**Page text**
The Clothesline Project started in Hyannis, Massachusetts in 1990 when members of the Cape Cod Women’s Defense Agenda discovered a horrific reality: During the same timeframe when 58,000 U.S. soldiers were killed in the Vietnam War, 51,000 U.S. women were also killed at home by the men who claimed to love them. The project that began with 31 T-shirts has since expanded to more than 600 active projects in communities across the country today.
From the Clothesline Project website:
“The idea of using a clothesline was a natural. Doing the laundry was always considered women’s work, and in the days of close-knit neighborhoods, women often exchanged information over backyard fences while hanging their clothes out to dry.
“The concept was simple – let each woman tell her story in her own unique way, using words and/or artwork to decorate her shirt. Once finished, she would then hang her shirt on the clothesline.
“This very action serves many purposes. It acts as an educational tool for those who come to view the Clothesline; it becomes a healing tool for anyone who makes a shirt – by hanging the shirt on the line, sirvivors (sic), friends and family can literally turn their back on some of that pain of their experience and walk away. Finally, it allows those who are still suffering in silence to understand that they are not alone.”
The Clothesline Project is a visual reminder of statistics that are often ignored. It gives voice to those who have been forcibly silenced. And it provides survivors with a venue to courageously break the silence and make us aware. Hopefully, it stirs us to action.
These shirts will hang in the second-floor lobby of Solid Ground’s Wallingford office at 1501 North 45th Street through the end of October. Come by and view them any weekday from 11am-4pm.

**Provided records**
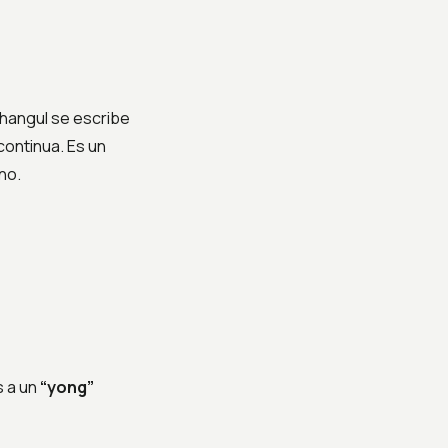
hangul se escribe
ontinua. Es un
no.
s a un
“yong”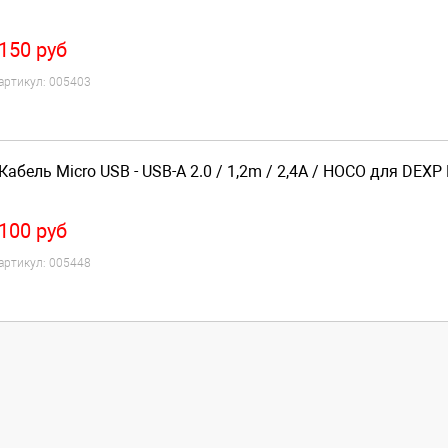
150
руб
артикул:
005403
Кабель Micro USB - USB-A 2.0 / 1,2m / 2,4A / HOCO для DEXP
100
руб
артикул:
005448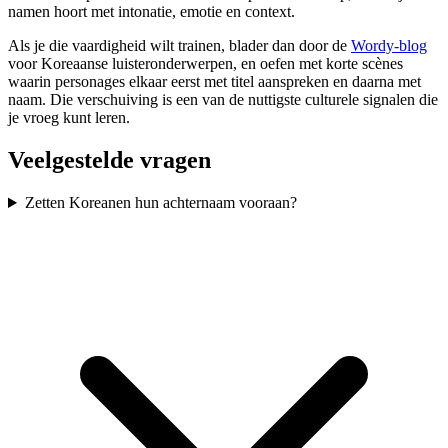
namen hoort met intonatie, emotie en context.
Als je die vaardigheid wilt trainen, blader dan door de
Wordy-blog
voor Koreaanse luisteronderwerpen, en oefen met korte scènes
waarin personages elkaar eerst met titel aanspreken en daarna met
naam. Die verschuiving is een van de nuttigste culturele signalen die
je vroeg kunt leren.
Veelgestelde vragen
Zetten Koreanen hun achternaam vooraan?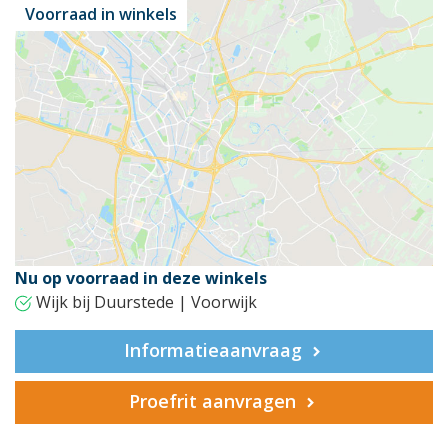
Voorraad in winkels
Nu op voorraad in deze winkels
Wijk bij Duurstede | Voorwijk
Informatieaanvraag
Proefrit aanvragen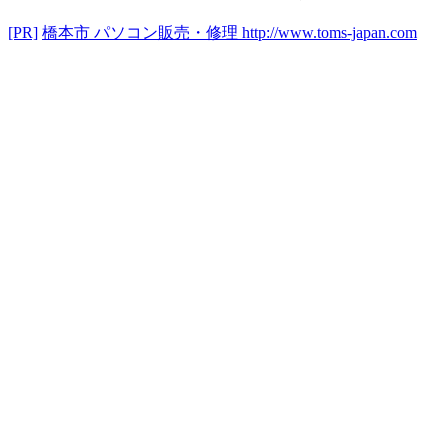
[PR]
橋本市 パソコン販売・修理
http://www.toms-japan.com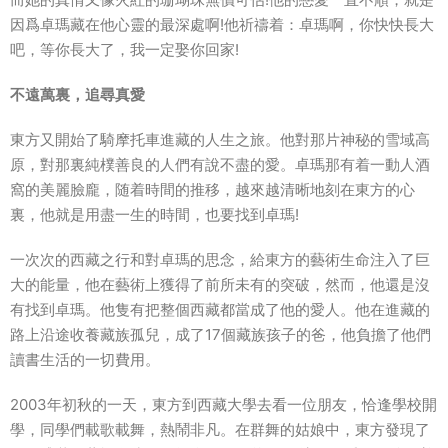
因爲卓瑪藏在他心靈的最深處啊!他祈禱着：卓瑪啊，你快快長大
吧，等你長大了，我一定娶你回家!
不遠萬裏，追尋真愛
東方又開始了騎摩托車進藏的人生之旅。他對那片神秘的雪域高
原，對那裏純樸善良的人們有說不盡的愛。卓瑪那有着一動人酒
窩的美麗臉龐，随着時間的推移，越來越清晰地刻在東方的心
裏，他就是用盡一生的時間，也要找到卓瑪!
一次次的西藏之行和對卓瑪的思念，給東方的藝術生命注入了巨
大的能量，他在藝術上獲得了前所未有的突破，然而，他還是沒
有找到卓瑪。他隻有把整個西藏都當成了他的愛人。他在進藏的
路上沿途收養藏族孤兒，成了17個藏族孩子的爸，他負擔了他們
讀書生活的一切費用。
2003年初秋的一天，東方到西藏大學去看一位朋友，恰逢學校開
學，同學們載歌載舞，熱鬧非凡。在群舞的姑娘中，東方發現了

**Task to carry out**
Using the Clothesline Project text, decide whether each statement agrees with it, answering yes or no and quoting the deciding words. 1. The project began with 31 T-shirts. 2. The shirts can be viewed on weekends. 3. The project started in Boston in 1990.

**Exercise response**
1. Yes: "The project that began with 31 T-shirts"
2. No: "Come by and view them any weekday from 11am-4pm."
3. No: "started in Hyannis, Massachusetts in 1990"